L’intérieur de la demeure était aussi lugubre et inquiétant que ses jardins. Nyla suivait le valet à travers un vaste hall tapissé de vieux portraits. Les visages sinistres qui étaient emprisonnés dans les cadres semblaient garder les yeux fixés sur elle. Cette maison était noire, silencieuse, immense. Elle s’y sentait vulnérable et minuscule.
Ils s’arrêtèrent devant une porte ornée de gravures qui représentaient des branches noueuses et entrelacées. Elles rappelèrent à Nyla les armoiries qui figuraient sur le réticule et sur la voiture. Elle se répéta qu’elle aurait dû se contenter de l’or qu’elle était parvenue à voler ce matin, mais elle n’arrivait plus vraiment à s’en convaincre. Même maintenant qu’elle se trouvait dans cette effrayante maison, une petite part d’elle ressentait toujours le besoin inexplicable de revoir cette femme et son fils.
Le domestique frappa trois coups secs puis poussa la porte sans attendre de réponse.
— Voulez-vous que je la fasse entrer, Madame ?
— Oui, merci, Elwin.
Sa voix était à la fois douce et impérieuse.

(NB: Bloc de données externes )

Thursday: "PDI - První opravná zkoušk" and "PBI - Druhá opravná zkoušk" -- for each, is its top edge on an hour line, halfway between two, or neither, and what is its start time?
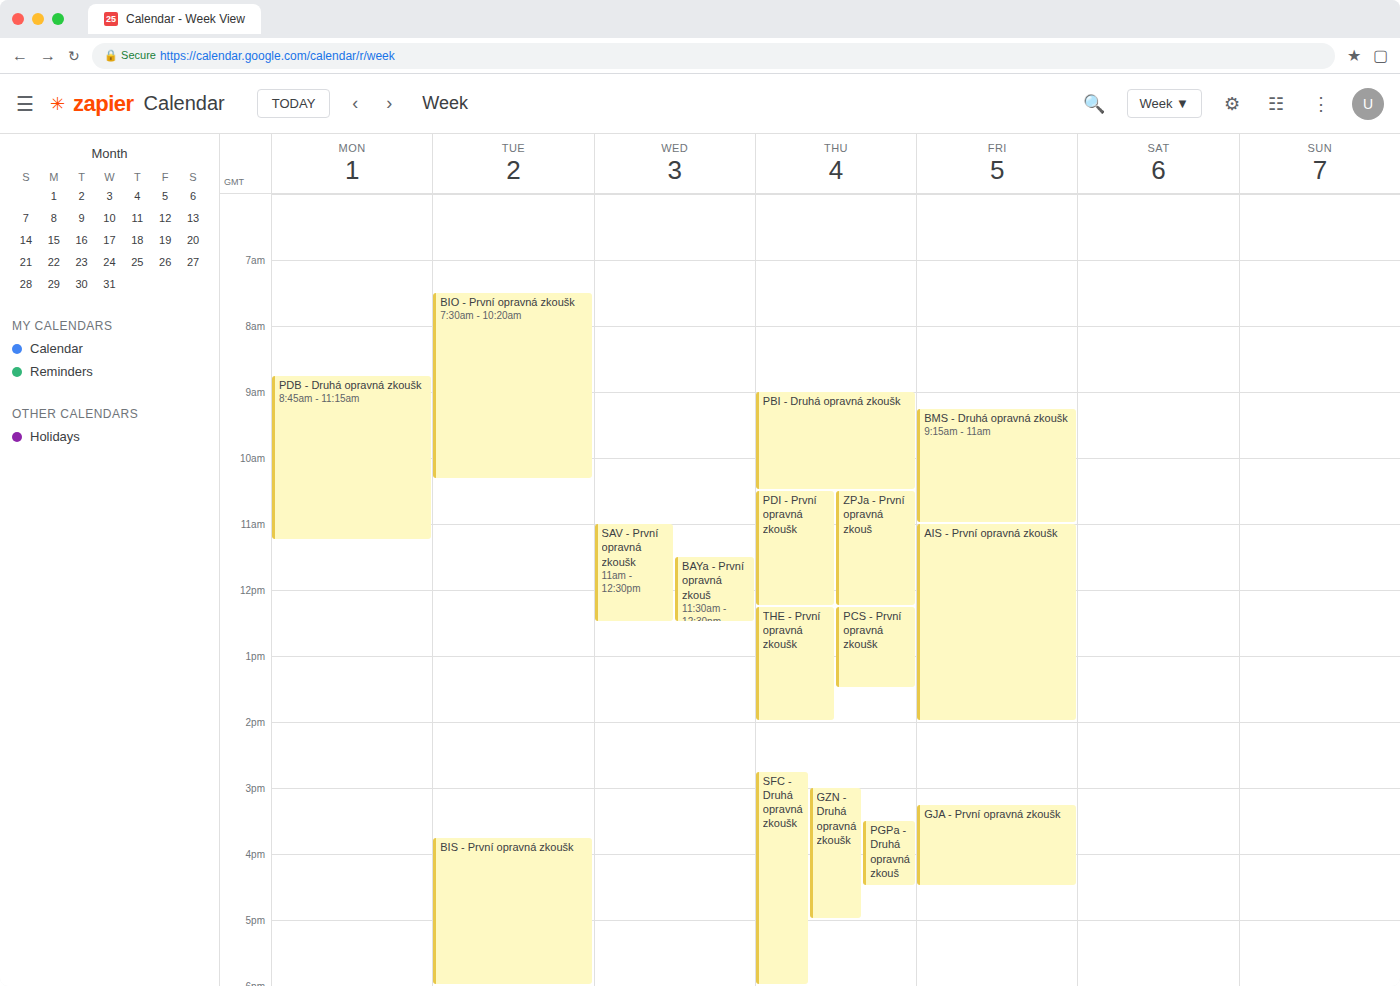
"PDI - První opravná zkoušk": 10:30 AM, halfway between the 10 AM and 11 AM lines. "PBI - Druhá opravná zkoušk": 9:00 AM, exactly on the 9 AM line.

Le valet s’écarta pour laisser passer Nyla avant de refermer derrière elle.
Le salon était aussi sombre que le hall. De lourds rideaux de velours étaient tirés, obstruant toute vue vers l'extérieur. Les chandelles posées sur les meubles étaient la seule source de lumière.
Installée sur le sofa, drapée dans une robe de soie pourpre aux reflets irisés, la dame affichait une beauté hautaine et froide. De longues boucles auburn tombaient sur ses épaules. Son fils se tenait en retrait, appuyé nonchalamment contre le mur près d'une fenêtre. Son regard bleu et tranchant glissa brièvement sur Nyla avant de se détourner vers la vitre.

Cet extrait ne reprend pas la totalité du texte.